The COVID-19 crisis is creating specific challenges for small business owners. Many have had to shut businesses deemed non-essential. Others are seeing fewer paying customers due to record unemployment, lower consumer confidence, and safety concerns. More are having difficulty retaining employees and managing strains on their supply chain.
These issues are creating cash-flow problems that affect small business owners’ ability to pay bills, including rent.

I’ve served as an in-house counsel, overseen commercial revitalization, and have managed rent negotiations for  commercial landlords.

I always tell business owners: “You will have more success working with your landlord as a business partner than as a legal adversary.”

While small business owners are having difficulties meeting obligations and paying employees because of this crisis, many of their landlords are in the same situation.

Time spent on a drawn-out legal dispute usually would be better spent on activities that can generate profit. And costs of time, money and damaged relationships are usually avoidable.

Landlords and tenants have a shared interest in minimizing the toll this crisis takes on their business. Achieving that requires a plan to manage rent payments during, and after, the crisis.

Although it is not a small favor, a landlord would rather have less rent and a long-term plan than a vacancy.

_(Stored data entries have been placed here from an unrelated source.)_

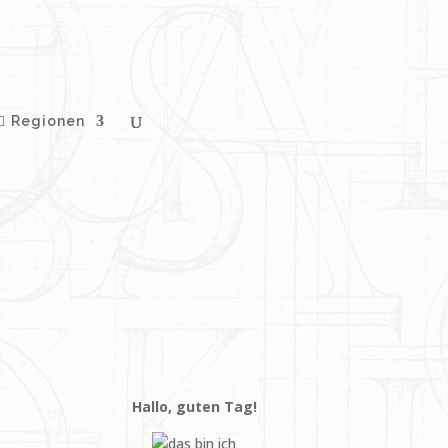
Regionen
Hallo, guten Tag!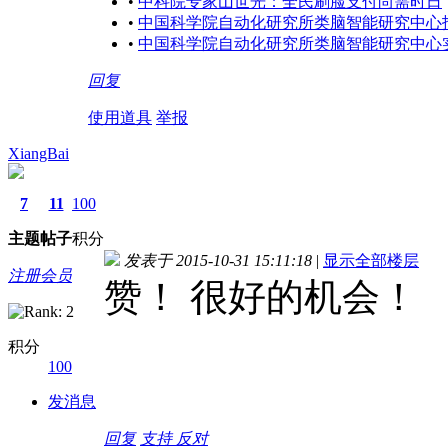
•
中科院专家山世光：全民刷脸支付尚需时日
•
中国科学院自动化研究所类脑智能研究中心
•
中国科学院自动化研究所类脑智能研究中心
回复
使用道具
举报
XiangBai
7
11
100
主题
帖子
积分
发表于 2015-10-31 15:11:18
|
显示全部楼层
注册会员
赞！ 很好的机会！
积分
100
发消息
回复
支持
反对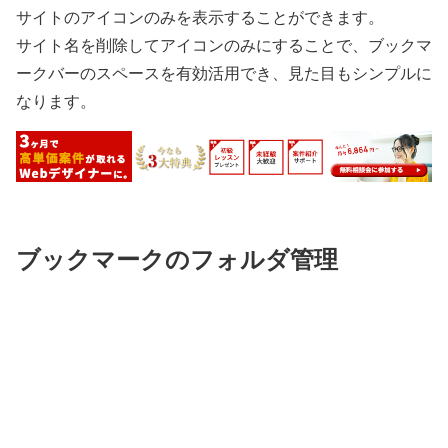
サイトのアイコンのみを表示することができます。
サイト名を削除してアイコンのみにすることで、ブックマ
ークバーのスペースを有効活用でき、見た目もシンプルに
なります。
ブックマークのフォルダ管理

Demand for commercial real estate is down. If a landlord evicts a tenant now, the landlord risks that property becoming vacant. Vacancies are bad for the real estate business. Vacancies drive down property values and can draw unsavory activity to the neighborhood. Plus, protecting vacant property costs money that the landlord may not recover.

Before negotiating with a landlord business owners need to:

  1. Determine what legal leverage they have with their landlord and what leverage the landlord has over them;
  1. Be honest about their history with the landlord and understand how to either leverage or address issues;
  2. Assess their business finances and operations;
  3. Determine what they can afford to pay their landlord now; and
  4. Develop a plan to recover after COVID-19 and pay their landlord an agreed upon amount over time.

Landlords use a similar framework to negotiate with their vendors and creditors in hard times.

Business owners should check their landlord-tenant agreements to see if there is a Force Majeure clause that would allow them to exit a contract in the event that an act of nature, outside of their control, makes performance impossible. That clause also can be negotiating leverage to get a rent reduction or temporary waiver.

If the tenant has breached some part of the agreement, the tenant needs to offer a plan to correct that. If the landlord has breached part of the agreement, the tenant can use that to negotiate a rent reduction.

Also, if the landlord agreed to do something for the tenant’s benefit, such as property upgrades, the tenant may be able to trade that for rent relief.

Tenants who have a history of delinquent payment need to address that issue and develop systems to assure their landlord it will not recur. Tenants who pay on time have a more legitimate case to make to their landlord.

For further guidance, business owners should contact an adviser or lawyer with experience in landlord-tenant rent negotiations.

— RONALD E. STUBBLEFIELD

The writer is an attorney in Baltimore.